# Apps for aol



## amyberta (Dec 14, 2009)

I'm trying to get an app for aol for the ipad. There are some apps, but not the one for the welcome screen. Can anybody help me?

Thanks


----------



## kindlemama (Jan 5, 2010)

I have an AOL icon on my Home Screen, but it's not an app.  This is what they set up for me at the Apple store.

Go to Safari, type in AOL, and choose the main one.  When the page comes up, add it to your home screen by pressing the fifth icon at the top of the page (the box with an arrow coming out of it), and choosing Add to Home Screen.  You can rename it to whatever you want.  It defaults to AOL.com-NEW -- I shortened it to AOL.  Then press Add, and voila, you'll have an AOL icon on your home screen -- and when you press it, it'll take you straight to the main AOL screen.

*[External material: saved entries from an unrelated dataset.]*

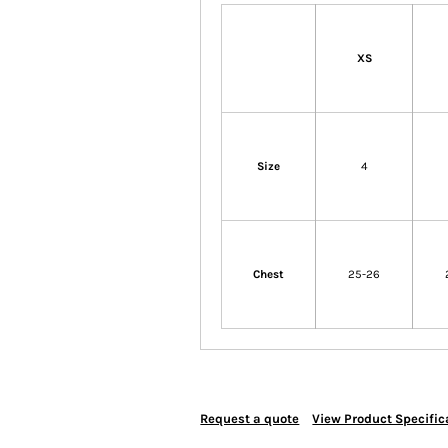
XS
Size
4
Chest
25-26
Request a quote
View Product Specific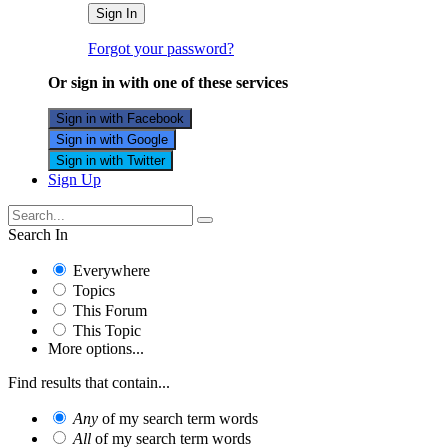
Sign In
Forgot your password?
Or sign in with one of these services
Sign in with Facebook
Sign in with Google
Sign in with Twitter
Sign Up
Search In
Everywhere
Topics
This Forum
This Topic
More options...
Find results that contain...
Any
of my search term words
All
of my search term words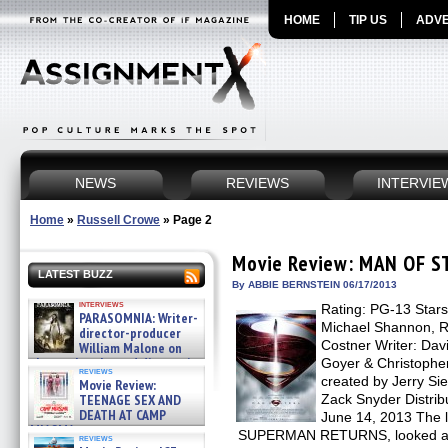
HOME
TIP US
ADVE
NEWS
REVIEWS
INTERVIE
Home
»
Russell Crowe
»
Page 2
Movie Review: MAN OF S
LATEST BUZZ
By ABBIE BERNSTEIN 06/17/2013
interviews
Rating: PG-13 Stars
PARASOMNIA: Writer-
Michael Shannon, R
director-producer
Costner Writer: Davi
William Malone on
the newly released director’s
Goyer & Christophe
reviews
cut ̵ »
created by Jerry Si
Movie Review:
08/07/2026
TEENAGE SEX AND
Zack Snyder Distrib
DEATH AT CAMP
June 14, 2013 The 
MIASMA »
SUPERMAN RETURNS, looked and f
reviews
08/07/2026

Will that work for you, or did you want an actual app?


----------



## amyberta (Dec 14, 2009)

Hi Kindlemama,
  Thanks, when I went to the Apple store the tech did the samething you said to do. Now I'm set up. I think one of these days I'll figure out how to use the ipad LOL. I may have to move into the store though.


----------



## kindlemama (Jan 5, 2010)

Glad you got it all figured out.    I'm not tech-savvy at all -- I feel your pain.


----------